By Max Skrow WeirFoulds LLP

In a pair of recent decisions, Justices MacPherson, Simmons and Nordheimer of the Ontario Court of Appeal remind us that as with other commercial contracts, courts will construe settlement agreements objectively, and will enforce their terms even where one party insists that the terms are not as they appear.

Thoba v Srajeldin

The first of these two decisions is Thoba v Srajeldin, 2021 ONCA 789. In this case, Thoba commenced an action against Srajeldin alleging corporate oppression. Not long thereafter, the parties reached a settlement whereby Srajeldin would buy out Thoba’s interest in the corporations at issue – or so they thought. The parties finalized minutes of settlement, but before they were exchanged, Srajeldin’s financing fell through. Thoba moved to enforce the settlement. Justice Conway enforced the settlement and concluded:

  1. that the parties had agreed upon the essential terms of the settlement;
  2. that minutes of settlement were not required for the agreement to be binding; and
  3. that Srajeldin’s position that he did not intend to create a legally binding agreement was an after-the-fact construct.

Srajeldin appealed.

On appeal, the aforementioned panel upheld Justice Conway’s decision, concluding that it was open to her to find that the parties’ communications reflected an enforceable – and unconditional – settlement agreement. The panel also found no error in her decision not to exercise her discretion and decline to enforce the settlement agreement. In short, the Court enforced Justice Conway’s objective construction of the settlement agreement.

DeLuca v Grillone

This same panel came to a similar conclusion in DeLuca v Grillone, 2021 ONCA 798. In this case, the parties reached a settlement. Counsel for DeLuca advised the motions judge of the settlement and its terms by e-mail prior to the hearing, writing:

Your Honour in connection with tomorrow’s attendance before you … the purchasing and selling parties have agreed to the price to be paid for the shares of 239 in 189. The parties will agree to an order that:1.1.

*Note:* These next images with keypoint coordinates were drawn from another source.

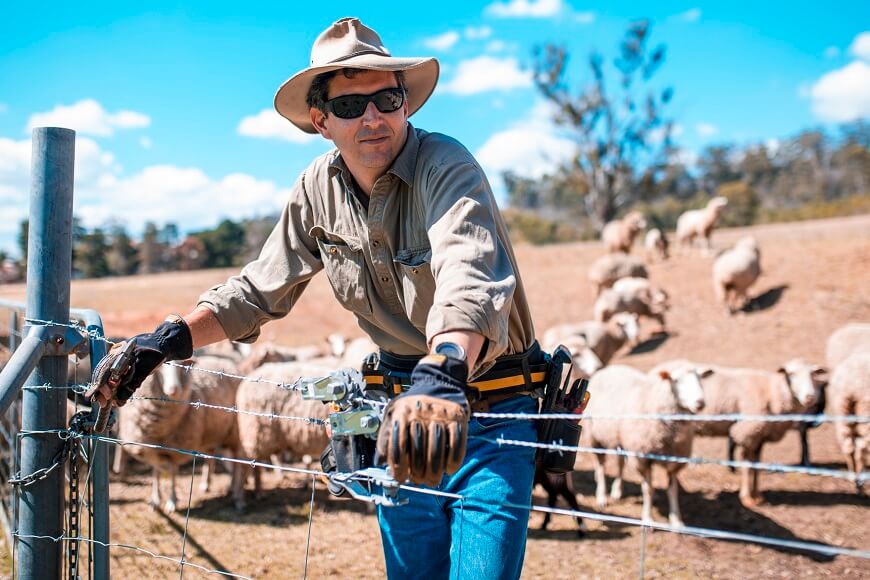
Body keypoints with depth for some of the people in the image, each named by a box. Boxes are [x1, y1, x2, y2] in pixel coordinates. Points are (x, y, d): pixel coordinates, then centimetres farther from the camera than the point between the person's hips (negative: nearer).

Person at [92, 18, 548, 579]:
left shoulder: (448, 168, -21)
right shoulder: (318, 189, -2)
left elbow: (470, 279, -40)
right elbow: (259, 290, 9)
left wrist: (443, 373, -59)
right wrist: (168, 340, -4)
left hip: (489, 404, -5)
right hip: (405, 405, 5)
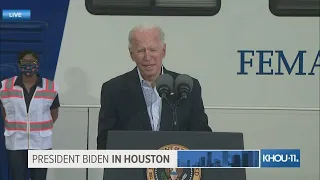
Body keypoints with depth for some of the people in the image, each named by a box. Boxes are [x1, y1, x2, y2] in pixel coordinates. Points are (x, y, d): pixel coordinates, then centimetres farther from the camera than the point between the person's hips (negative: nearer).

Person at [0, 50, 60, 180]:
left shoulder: (51, 88, -4)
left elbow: (54, 114, 9)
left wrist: (40, 129, 6)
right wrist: (15, 127, 9)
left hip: (41, 144, 0)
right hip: (15, 143, 0)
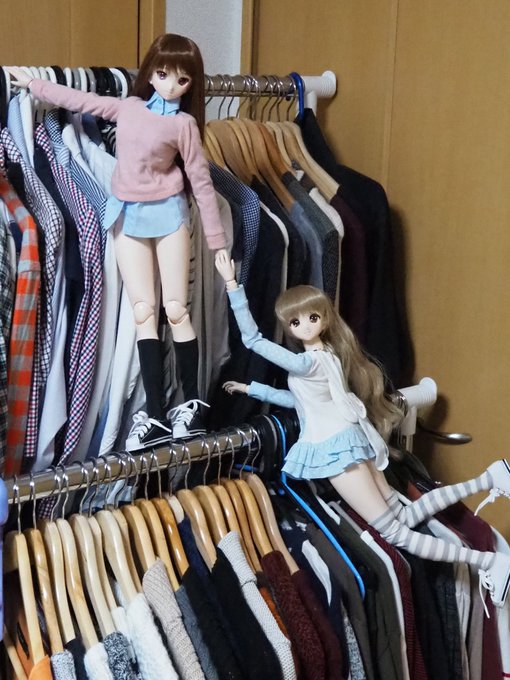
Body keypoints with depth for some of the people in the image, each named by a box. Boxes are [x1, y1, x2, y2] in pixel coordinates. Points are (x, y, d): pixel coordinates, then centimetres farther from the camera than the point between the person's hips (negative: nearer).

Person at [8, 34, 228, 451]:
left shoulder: (183, 123, -6)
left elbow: (201, 181, -5)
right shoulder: (127, 108, 6)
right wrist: (29, 82, 21)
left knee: (176, 311, -2)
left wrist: (217, 240, -5)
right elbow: (80, 100, 17)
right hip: (128, 216, 3)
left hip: (167, 214, -3)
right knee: (144, 314, -1)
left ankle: (193, 405, 9)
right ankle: (156, 415, -1)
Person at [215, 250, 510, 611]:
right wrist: (250, 388, 25)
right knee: (406, 517, 14)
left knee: (395, 533, -7)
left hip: (336, 449, -9)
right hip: (348, 442, 9)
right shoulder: (328, 355, 10)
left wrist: (232, 284, -21)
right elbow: (297, 399, 22)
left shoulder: (307, 362, -18)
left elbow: (252, 338, -19)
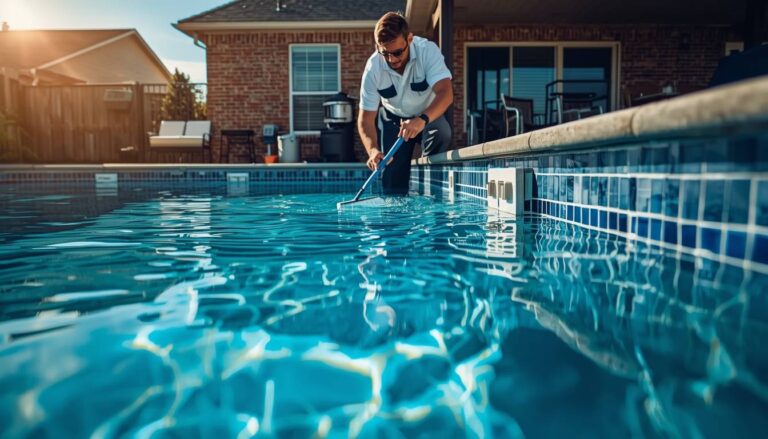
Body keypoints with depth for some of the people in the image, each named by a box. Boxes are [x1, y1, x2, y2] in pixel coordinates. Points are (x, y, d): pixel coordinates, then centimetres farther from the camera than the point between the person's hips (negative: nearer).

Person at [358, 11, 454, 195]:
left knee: (441, 134, -32)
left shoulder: (428, 50, -29)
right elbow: (366, 118, -23)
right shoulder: (373, 68, -24)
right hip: (393, 119, 1)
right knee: (392, 185, -6)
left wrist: (422, 119, -59)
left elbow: (446, 93, -40)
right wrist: (373, 150, -42)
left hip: (430, 114, 0)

1. Subject to any contrary direction by His Honour the agreed price … shall be paid by Rhonderoo to 239 within 10 business days of Friday, July 17. [Emphasis added] 

The motions judge – Justice Koehnen, ordered that the share purchase monies be paid into Court, rather than to the “239” corporation. Grillone and 239 subsequently took the position that “subject to any contrary direction by His Honour” meant that there would be no settlement if the Court directed the monies be paid anywhere other than to 239. Justice Koehnen disagreed and held that the words meant that it was open to him to direct the monies be paid into Court rather than to 239.

On appeal, Justices MacPherson, Simmons and Nordheimer upheld Justice Koehnen’s interpretation, finding that it was open to him to interpret the email from DeLuca’s counsel as he did. The Court also declined to permit Grillone and 239 to adduce fresh evidence related to events after the settlement was reached because such evidence is “irrelevant to the question of whether there was a settlement.”

Takeaways

These decisions make it clear that courts will enforce an objective interpretation of settlement agreements reached between parties, and will have little patience for ex post facto assertions that the terms of the agreement are not as they appear. The lesson is clear: always ensure that the terms of settlement which are intended are accurately reflected in the correspondence between the parties, and never settle for uncertainty.

The information and comments herein are for the general information of the reader and are not intended as advice or opinion to be relied upon in relation to any particular circumstances. For particular application of the law to specific situations, the reader should seek professional advice.